While dark matter concentrations have been identified around large and medium-sized galaxies, much smaller clumps of dark matter have not been found up to this point. Without observational proof for such small-scale clumps, a few scientists have created alternative theories, including “warm dark matter.”

This theory proposes that dark matter particles are quick-moving, zipping along too rapidly to merge and form smaller concentrations. The new observations don’t bolster this scenario, finding that dark matter is “colder” than it would need to be in the warm dark matter alternative theory.

Anna Nierenberg of NASA’s Jet Propulsion Laboratory in Pasadena, California, leader of the Hubble survey, said, “Dark matter is colder than we knew at smaller scales. Astronomers have carried out other observational tests of dark matter theories before, but ours provides the strongest evidence yet for the presence of small clumps of cold dark matter. By combining the latest theoretical predictions, statistical tools, and new Hubble observations, we now have a much more robust result than was previously possible.”

For the observation, scientists used a technique that did not require to take a gander at the gravitational influence of stars as tracers of dark matter. They directly focused on and targeted eight powerful and distant cosmic “streetlights,” called quasars. All these quasars and galaxies were aligned accurately enough that a warping effect, called gravitational lensing, produced four distorted images of each quasar.

The quasars are located roughly 10 billion light-years from Earth; the foreground galaxies, about 2 billion light-years. Astronomers estimated how the light emitted by oxygen and neon gas orbiting each of the quasars’ black holes is distorted by the gravity of a massive foreground galaxy, which is going about as a magnifying lens.

Scientists thus uncovered dark matter clumps along the telescope’s line of sight to the quasars, as well as in and around the intervening lensing galaxies. The dark matter concentrations detected by Hubble are 1/10,000th to 1/100,000th times the mass of the Milky Way’s dark matter halo. Many of these tiny groupings most likely do not contain even small galaxies, and therefore would have been impossible to detect by the traditional method of looking for embedded stars.

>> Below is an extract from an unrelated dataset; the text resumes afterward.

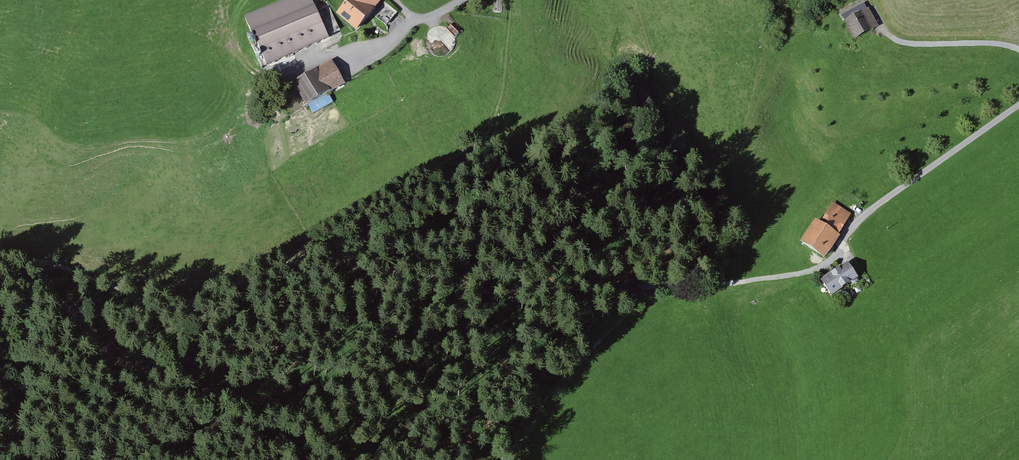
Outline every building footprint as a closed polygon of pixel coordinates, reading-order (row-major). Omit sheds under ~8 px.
[(308,0),(289,0),(241,20),(261,67),(325,40),(308,0)] [(359,0),(349,0),(333,19),(351,35),(372,12),(359,0)] [(372,12),(383,0),(359,0),(372,12)] [(397,14),(385,4),(373,19),(385,28),(397,14)] [(840,17),(852,41),(871,33),(869,27),(875,24),(866,5),(840,17)] [(330,63),(287,84),(299,107),(326,94),(322,86),(338,78),(330,63)] [(310,104),(315,113),(335,101),(330,93),(310,104)] [(833,204),(832,202),(818,223),(836,236),(850,215),(833,204)] [(812,220),(797,243),(821,258),(836,236),(818,223),(812,220)] [(857,278),(847,263),(838,269),(836,266),(818,278),(823,286),(829,296),(857,278)]
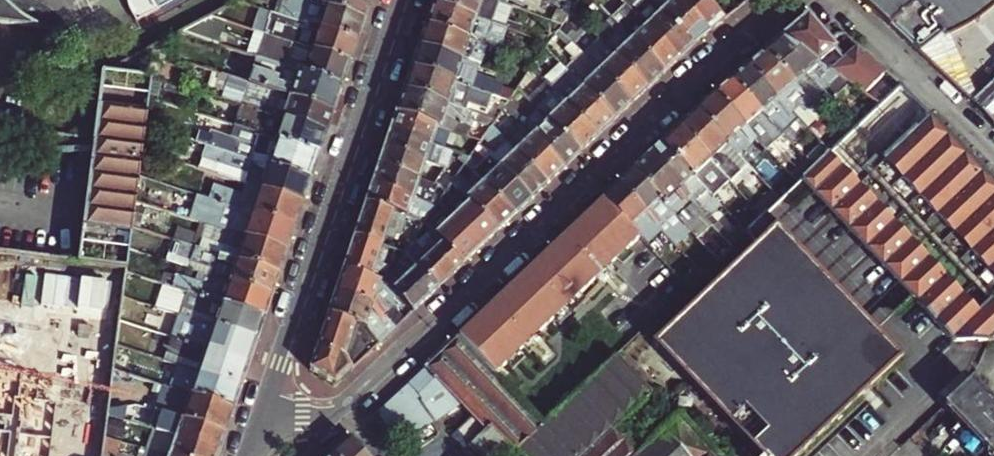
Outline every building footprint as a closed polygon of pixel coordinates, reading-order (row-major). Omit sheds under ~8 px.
[(68,35),(64,26),(61,22),(55,17),(47,11),(38,6),(30,4),(22,3),(9,4),(5,0),(0,0),(0,25),(68,35)] [(127,4),(129,10),(132,16),(135,21),(173,0),(126,0),(127,4)] [(365,21),(307,1),(304,0),(283,0),(278,16),(357,43),(365,21)] [(365,21),(372,0),(308,0),(307,1),(365,21)] [(509,7),(497,3),(489,0),(435,0),(433,4),(491,25),(518,35),(520,29),(516,27),(504,23),(509,7)] [(573,7),(555,0),(553,0),(549,9),(556,12),(549,23),(560,27),(573,7)] [(678,60),(625,6),(618,0),(608,0),(609,1),(607,3),(615,11),(614,12),(626,23),(619,29),(664,73),(678,60)] [(693,46),(646,0),(631,0),(625,6),(678,60),(693,46)] [(708,33),(675,0),(646,0),(693,46),(708,33)] [(724,20),(705,0),(675,0),(708,33),(724,20)] [(977,97),(944,37),(942,33),(916,0),(863,0),(973,101),(977,97)] [(942,33),(944,37),(957,31),(971,23),(986,12),(993,5),(993,0),(916,0),(942,33)] [(486,39),(491,25),(433,4),(426,25),(469,40),(502,52),(507,54),(510,48),(486,39)] [(504,23),(516,27),(522,12),(509,7),(504,23)] [(648,89),(664,73),(619,29),(597,7),(588,16),(603,31),(597,37),(601,41),(603,43),(648,89)] [(293,44),(351,63),(357,43),(278,16),(275,15),(271,24),(276,26),(273,37),(293,44)] [(182,33),(221,46),(229,22),(212,16),(182,33)] [(829,72),(842,57),(829,42),(819,30),(807,16),(780,39),(829,72)] [(268,35),(273,37),(276,26),(271,24),(268,35)] [(486,58),(465,51),(469,40),(426,25),(419,46),(482,69),(486,58)] [(849,85),(829,72),(780,39),(763,53),(795,85),(807,76),(825,93),(833,101),(849,85)] [(614,121),(631,105),(586,60),(570,42),(562,50),(576,63),(573,66),(576,70),(570,76),(614,121)] [(631,105),(648,89),(603,43),(593,53),(586,60),(631,105)] [(282,68),(342,88),(351,63),(293,44),(289,55),(270,49),(266,62),(282,68)] [(481,74),(482,69),(419,46),(412,67),(509,100),(513,93),(474,80),(476,72),(481,74)] [(844,59),(842,57),(829,72),(849,85),(863,94),(886,72),(858,46),(844,59)] [(807,96),(795,85),(763,53),(746,68),(778,100),(794,116),(805,104),(804,103),(808,98),(807,96)] [(254,71),(278,79),(282,68),(266,62),(258,59),(254,71)] [(271,92),(334,112),(342,88),(282,68),(278,79),(254,71),(225,61),(221,75),(254,86),(271,92)] [(504,107),(509,100),(412,67),(404,90),(461,109),(464,101),(473,103),(474,100),(503,109),(504,107)] [(794,116),(778,100),(746,68),(729,82),(761,114),(778,131),(795,117),(794,116)] [(597,136),(614,121),(570,76),(563,69),(546,84),(597,136)] [(813,103),(825,93),(807,76),(795,85),(807,96),(808,98),(813,103)] [(535,84),(540,88),(545,83),(541,79),(535,84)] [(993,124),(993,81),(991,83),(977,97),(973,101),(993,124)] [(754,120),(761,114),(729,82),(713,96),(755,140),(762,147),(772,138),(771,137),(754,120)] [(579,153),(597,136),(546,84),(545,83),(540,88),(532,96),(541,105),(537,110),(548,121),(579,153)] [(258,100),(267,103),(271,92),(254,86),(246,108),(254,110),(258,100)] [(475,114),(461,109),(404,90),(397,113),(436,126),(440,128),(444,114),(447,120),(456,123),(470,128),(475,114)] [(327,134),(334,112),(271,92),(267,103),(258,100),(254,110),(327,134)] [(738,156),(755,140),(713,96),(695,112),(738,156)] [(139,177),(140,168),(142,151),(146,125),(147,114),(99,107),(94,143),(91,169),(78,263),(127,269),(129,249),(132,227),(136,201),(139,177)] [(320,155),(327,134),(254,110),(251,121),(260,124),(257,134),(258,135),(320,155)] [(730,183),(747,166),(738,156),(695,112),(678,129),(730,183)] [(443,138),(434,134),(436,126),(397,113),(391,131),(440,147),(443,138)] [(440,128),(453,132),(456,123),(447,120),(444,114),(440,128)] [(771,137),(778,131),(761,114),(754,120),(771,137)] [(929,116),(919,127),(916,124),(884,157),(993,272),(993,184),(952,140),(938,153),(917,132),(931,118),(929,116)] [(938,153),(952,140),(931,118),(917,132),(938,153)] [(564,169),(579,153),(548,121),(542,126),(538,121),(527,131),(564,169)] [(150,154),(152,154),(159,130),(146,125),(142,151),(150,154)] [(531,200),(547,184),(506,141),(491,125),(483,137),(496,150),(490,156),(531,200)] [(547,184),(564,169),(527,131),(522,125),(506,141),(547,184)] [(230,138),(254,146),(258,135),(257,134),(234,127),(230,138)] [(721,191),(730,183),(678,129),(661,145),(721,207),(729,199),(721,191)] [(384,149),(436,166),(442,148),(440,147),(391,131),(384,149)] [(207,146),(311,181),(320,155),(258,135),(254,146),(230,138),(210,132),(209,135),(200,132),(196,142),(207,146)] [(707,220),(721,207),(661,145),(646,159),(707,220)] [(247,186),(303,204),(311,181),(207,146),(203,160),(221,166),(250,175),(247,186)] [(461,154),(468,159),(473,151),(466,147),(461,154)] [(445,169),(436,166),(384,149),(379,167),(426,182),(434,185),(445,169)] [(515,215),(531,200),(490,156),(484,162),(473,151),(468,159),(465,164),(484,183),(515,215)] [(993,339),(993,294),(980,308),(830,154),(815,168),(804,179),(914,296),(913,298),(954,341),(991,342),(993,339)] [(711,225),(707,220),(646,159),(632,172),(690,232),(697,239),(711,225)] [(247,186),(250,175),(221,166),(218,176),(247,186)] [(430,191),(424,188),(426,182),(379,167),(372,185),(423,202),(430,191)] [(444,194),(451,183),(457,175),(450,171),(437,189),(444,194)] [(676,246),(690,232),(632,172),(617,186),(661,230),(676,246)] [(498,231),(515,215),(484,183),(477,190),(466,179),(467,178),(462,173),(452,183),(470,202),(498,231)] [(214,186),(243,195),(247,186),(218,176),(214,186)] [(198,197),(295,228),(303,204),(247,186),(243,195),(214,186),(203,182),(198,197)] [(428,208),(421,206),(423,202),(372,185),(366,203),(406,217),(418,221),(424,223),(436,206),(430,204),(428,208)] [(647,245),(661,230),(617,186),(602,200),(640,238),(647,245)] [(764,217),(765,216),(781,201),(773,192),(755,209),(764,217)] [(231,233),(287,252),(295,228),(198,197),(194,208),(206,212),(207,213),(235,222),(231,233)] [(457,338),(495,376),(640,238),(602,200),(457,338)] [(132,227),(143,230),(151,206),(136,201),(132,227)] [(481,248),(498,231),(470,202),(454,219),(481,248)] [(397,234),(400,235),(406,217),(366,203),(355,236),(382,245),(386,235),(395,238),(397,234)] [(463,264),(481,248),(454,219),(438,203),(436,206),(424,223),(429,228),(444,244),(463,264)] [(739,225),(747,233),(764,217),(755,209),(739,225)] [(206,225),(231,233),(235,222),(207,213),(203,224),(206,225)] [(878,382),(903,359),(876,332),(877,332),(826,278),(765,216),(764,217),(747,233),(746,234),(756,244),(710,289),(652,344),(712,405),(761,455),(760,455),(799,455),(878,382)] [(416,228),(420,230),(424,223),(418,221),(416,228)] [(419,230),(423,234),(429,228),(424,223),(420,230),(419,230)] [(218,256),(279,276),(287,252),(231,233),(206,225),(201,239),(221,246),(218,256)] [(388,267),(376,263),(382,245),(355,236),(344,270),(381,283),(385,276),(388,267)] [(419,268),(438,288),(463,264),(444,244),(431,256),(414,238),(407,250),(407,251),(408,252),(408,253),(407,254),(419,268)] [(190,246),(218,256),(221,246),(201,239),(200,243),(192,240),(190,246)] [(215,278),(272,298),(279,276),(218,256),(190,246),(172,240),(168,254),(190,262),(213,269),(210,277),(215,278)] [(413,312),(438,288),(419,268),(411,275),(405,268),(408,265),(402,258),(385,284),(396,296),(413,312)] [(188,269),(210,277),(213,269),(190,262),(188,269)] [(185,278),(212,287),(215,278),(210,277),(188,269),(185,278)] [(391,301),(396,296),(385,284),(381,283),(344,270),(336,292),(373,304),(396,329),(403,322),(390,309),(394,305),(391,301)] [(179,315),(257,342),(265,319),(156,281),(126,271),(123,296),(179,315)] [(156,281),(265,319),(272,298),(215,278),(212,287),(185,278),(169,272),(168,274),(160,271),(156,281)] [(379,345),(396,329),(373,304),(336,292),(329,314),(365,327),(379,345)] [(310,370),(336,386),(379,345),(365,327),(329,314),(310,370)] [(206,350),(249,365),(257,342),(179,315),(173,331),(208,342),(206,350)] [(206,350),(208,342),(173,331),(171,338),(206,350)] [(198,373),(241,388),(249,365),(206,350),(171,338),(164,335),(159,348),(167,350),(165,355),(200,367),(198,373)] [(639,453),(615,428),(651,394),(616,357),(543,426),(501,383),(495,376),(457,338),(425,369),(458,404),(470,416),(483,430),(487,426),(511,450),(513,448),(521,455),(636,455),(639,453)] [(171,389),(233,410),(241,388),(198,373),(179,367),(171,389)] [(108,415),(124,421),(129,388),(130,375),(114,369),(111,392),(108,415)] [(425,369),(372,419),(383,430),(387,426),(401,442),(458,404),(425,369)] [(107,387),(0,375),(0,403),(103,415),(107,387)] [(129,388),(144,394),(148,381),(130,375),(129,388)] [(225,435),(233,410),(171,389),(148,381),(144,394),(160,399),(167,402),(162,414),(225,435)] [(993,455),(993,405),(971,381),(948,403),(945,407),(993,455)] [(155,412),(162,414),(167,402),(160,399),(155,412)] [(156,432),(219,453),(222,443),(225,435),(162,414),(156,432)] [(717,451),(682,414),(639,453),(636,455),(722,455),(717,451)] [(466,450),(470,445),(483,430),(470,416),(453,437),(466,450)] [(481,455),(505,455),(511,450),(487,426),(483,430),(470,445),(481,455)] [(219,453),(156,432),(150,451),(163,455),(218,455),(219,453)] [(118,453),(121,442),(105,437),(102,455),(117,455),(118,453)] [(27,442),(0,439),(0,455),(26,455),(27,442)] [(349,440),(332,455),(365,455),(349,440)]
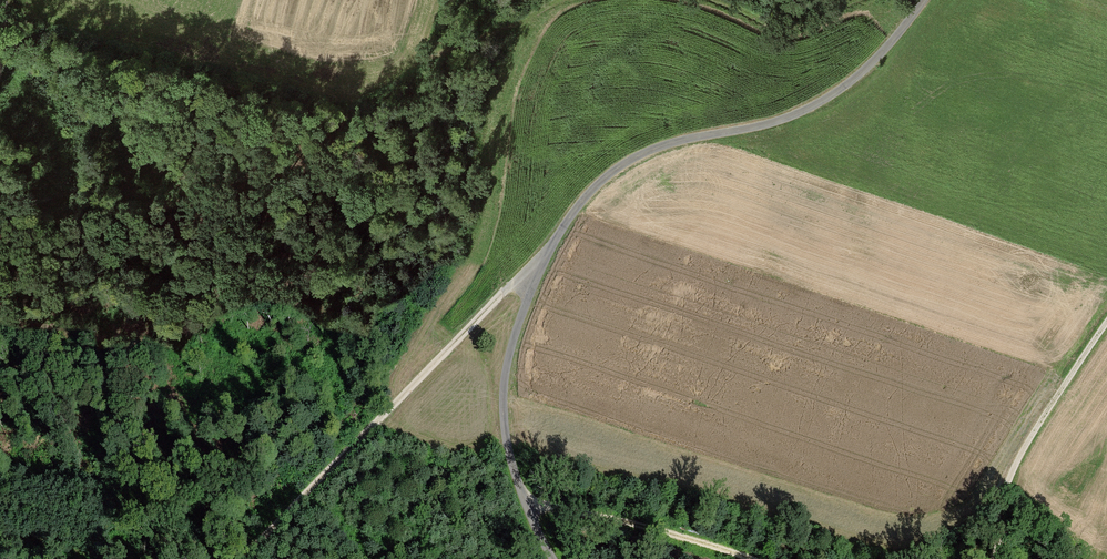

The presence of the dark matter clumps changes the apparent brightness and position of each distorted quasar image. Astronomers contrasted these estimations and expectations of how the quasar images would look without the impact of the dark matter. The specialists utilized the estimations to compute the majority of the modest dark matter concentrations. To break down the information, the specialists additionally developed computer programs and escalated remaking methods.

Nierenberg said, “The number of small structures detected in the study offers more clues about dark matter’s nature. The particle properties of dark matter affect how many clumps form. That means you can learn about the particle physics of dark matter by counting the number of small clumps.”